Just two years later a shy eighteen-year-old kid with sideburns, fresh out of high school, wandered into his recording studio to make a record ‘for his mother’, secretly hoping that it might somehow get him noticed. His name was Elvis Presley. Elvis’s success, and the subsequent triumph of rock ‘n’ roll, was initially propelled to an almost astonishing degree by a limited number of releases by Carl ‘Blue Suede Shoes’ Perkins, Johnny Cash and Jerry Lee Lewis – all from this tiny, one-man label.
An engaging mix of biography and anecdote, Peter Guralnick’s book brilliantly recreates one shining moment in the history of popular culture. And Sam Phillips was the man who brought it all about.

Reviews

In the hands of a storyteller as deft as Peter Guralnick it effortlessly engages the reader throughout.
Lou Glandfield, TIMES LITERARY SUPPLEMENT
Guralnick brilliantly captures the period, its attitudes and its characters in a book that is essential reading for anyone interested in popular music.
Edward Argyle, DAILY EXPRESS
Author Peter Guralnick has no equals when it comes to researching the characters around Fifties and Sixties rock music, and this biography has been many years in the writing. ...(a) valuable and fascinating book.
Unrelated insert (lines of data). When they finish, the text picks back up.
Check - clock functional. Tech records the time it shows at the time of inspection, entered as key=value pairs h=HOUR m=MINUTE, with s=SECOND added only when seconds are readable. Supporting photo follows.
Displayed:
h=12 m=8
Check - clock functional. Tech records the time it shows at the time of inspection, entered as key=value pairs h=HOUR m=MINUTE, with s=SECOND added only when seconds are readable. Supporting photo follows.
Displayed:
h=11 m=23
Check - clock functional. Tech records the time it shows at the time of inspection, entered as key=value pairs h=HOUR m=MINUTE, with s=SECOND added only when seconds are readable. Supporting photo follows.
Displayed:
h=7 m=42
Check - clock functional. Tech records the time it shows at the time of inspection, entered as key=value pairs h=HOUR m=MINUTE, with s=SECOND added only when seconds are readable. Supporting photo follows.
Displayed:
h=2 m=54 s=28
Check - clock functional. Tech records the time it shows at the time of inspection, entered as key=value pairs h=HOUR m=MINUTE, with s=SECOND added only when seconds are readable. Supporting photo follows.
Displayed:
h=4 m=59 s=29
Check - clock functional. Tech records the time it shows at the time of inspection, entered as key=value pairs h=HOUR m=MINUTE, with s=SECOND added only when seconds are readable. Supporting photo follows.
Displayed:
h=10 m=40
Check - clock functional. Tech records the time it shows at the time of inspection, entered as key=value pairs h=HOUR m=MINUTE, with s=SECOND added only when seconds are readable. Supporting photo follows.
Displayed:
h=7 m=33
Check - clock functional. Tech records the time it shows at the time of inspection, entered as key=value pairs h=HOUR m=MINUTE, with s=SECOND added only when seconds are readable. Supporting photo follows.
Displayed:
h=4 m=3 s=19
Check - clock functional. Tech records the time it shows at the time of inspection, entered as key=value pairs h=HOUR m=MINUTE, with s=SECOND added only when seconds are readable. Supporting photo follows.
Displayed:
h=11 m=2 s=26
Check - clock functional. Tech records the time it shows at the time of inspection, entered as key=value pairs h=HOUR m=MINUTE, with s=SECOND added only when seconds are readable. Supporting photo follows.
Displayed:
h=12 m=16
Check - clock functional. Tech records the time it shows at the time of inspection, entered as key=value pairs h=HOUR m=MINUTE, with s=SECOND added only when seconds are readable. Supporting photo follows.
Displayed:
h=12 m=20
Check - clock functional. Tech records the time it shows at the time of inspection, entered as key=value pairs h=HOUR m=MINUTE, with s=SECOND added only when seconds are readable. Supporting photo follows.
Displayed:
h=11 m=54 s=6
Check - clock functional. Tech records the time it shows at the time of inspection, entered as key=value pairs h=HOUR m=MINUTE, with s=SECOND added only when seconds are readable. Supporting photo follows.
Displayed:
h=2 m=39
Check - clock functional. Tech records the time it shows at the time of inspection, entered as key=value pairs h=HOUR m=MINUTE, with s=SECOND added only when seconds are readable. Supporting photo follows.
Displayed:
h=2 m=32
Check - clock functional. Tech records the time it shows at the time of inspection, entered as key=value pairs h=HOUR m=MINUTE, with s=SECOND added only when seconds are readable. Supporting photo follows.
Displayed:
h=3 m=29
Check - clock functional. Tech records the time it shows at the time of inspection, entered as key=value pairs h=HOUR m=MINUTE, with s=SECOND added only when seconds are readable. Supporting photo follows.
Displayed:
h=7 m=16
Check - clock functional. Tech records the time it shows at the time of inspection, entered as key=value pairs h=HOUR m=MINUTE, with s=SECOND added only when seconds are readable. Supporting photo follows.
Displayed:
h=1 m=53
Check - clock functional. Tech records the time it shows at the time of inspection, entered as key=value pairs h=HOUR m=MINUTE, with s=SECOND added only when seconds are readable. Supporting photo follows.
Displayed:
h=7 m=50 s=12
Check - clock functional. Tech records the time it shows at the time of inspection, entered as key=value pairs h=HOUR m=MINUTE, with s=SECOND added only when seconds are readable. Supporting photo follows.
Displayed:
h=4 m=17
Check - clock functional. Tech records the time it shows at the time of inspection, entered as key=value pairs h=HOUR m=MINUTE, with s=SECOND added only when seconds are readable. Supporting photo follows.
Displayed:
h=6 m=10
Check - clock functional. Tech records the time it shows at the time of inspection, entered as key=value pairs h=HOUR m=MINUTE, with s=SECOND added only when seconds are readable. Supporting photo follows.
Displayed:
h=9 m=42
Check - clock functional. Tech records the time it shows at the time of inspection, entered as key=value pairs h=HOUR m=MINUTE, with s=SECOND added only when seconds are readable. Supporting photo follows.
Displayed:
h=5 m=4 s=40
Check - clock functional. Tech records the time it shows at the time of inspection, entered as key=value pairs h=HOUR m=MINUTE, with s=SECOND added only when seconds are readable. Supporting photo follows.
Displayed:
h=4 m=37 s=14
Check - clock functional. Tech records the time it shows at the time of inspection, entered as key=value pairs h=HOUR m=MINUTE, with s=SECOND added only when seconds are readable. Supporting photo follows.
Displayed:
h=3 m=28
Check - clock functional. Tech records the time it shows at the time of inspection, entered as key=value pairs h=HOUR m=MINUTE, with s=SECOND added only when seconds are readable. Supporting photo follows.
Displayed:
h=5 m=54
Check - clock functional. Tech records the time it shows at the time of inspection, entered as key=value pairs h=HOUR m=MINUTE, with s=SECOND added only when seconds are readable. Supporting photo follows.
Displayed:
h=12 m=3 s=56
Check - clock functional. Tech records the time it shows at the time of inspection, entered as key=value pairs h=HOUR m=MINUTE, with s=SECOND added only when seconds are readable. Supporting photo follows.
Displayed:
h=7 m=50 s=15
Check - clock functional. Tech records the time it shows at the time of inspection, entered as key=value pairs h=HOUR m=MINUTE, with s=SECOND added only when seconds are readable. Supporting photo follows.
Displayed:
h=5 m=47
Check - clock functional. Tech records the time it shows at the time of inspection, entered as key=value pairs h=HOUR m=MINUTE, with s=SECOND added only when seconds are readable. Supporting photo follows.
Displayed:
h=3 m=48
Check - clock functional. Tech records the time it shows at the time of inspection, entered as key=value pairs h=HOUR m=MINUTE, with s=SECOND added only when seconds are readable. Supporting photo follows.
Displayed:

Ray Connolly, DAILY MAIL - Book of the Week
Getting to know Sam, Mr. Guralnick explains, opened up "a world in which I had clearly not grown up but to which I so desperately sought admittance, as historian, as writer, as fan." So began the quest that has produced the gold-standard Presley bio and now a complete portrait of his inspiration. Mr. Guralnick has captured what was different, real and raw about a great artist. His Sam Phillips comes out perfectly imperfect.
PRESTON LAUTERBACH, WALL STREET JOURNAL
Guralnick's book is exhaustive but exhilarating. Writing about music is notoriously difficult ... Guralnick manages to do so with ease, so that every description of a recording gets you scurrying to YouTube, to check if he's right. He invariably is. It's a big book about a huge personality whose influence on popular music has been enormous.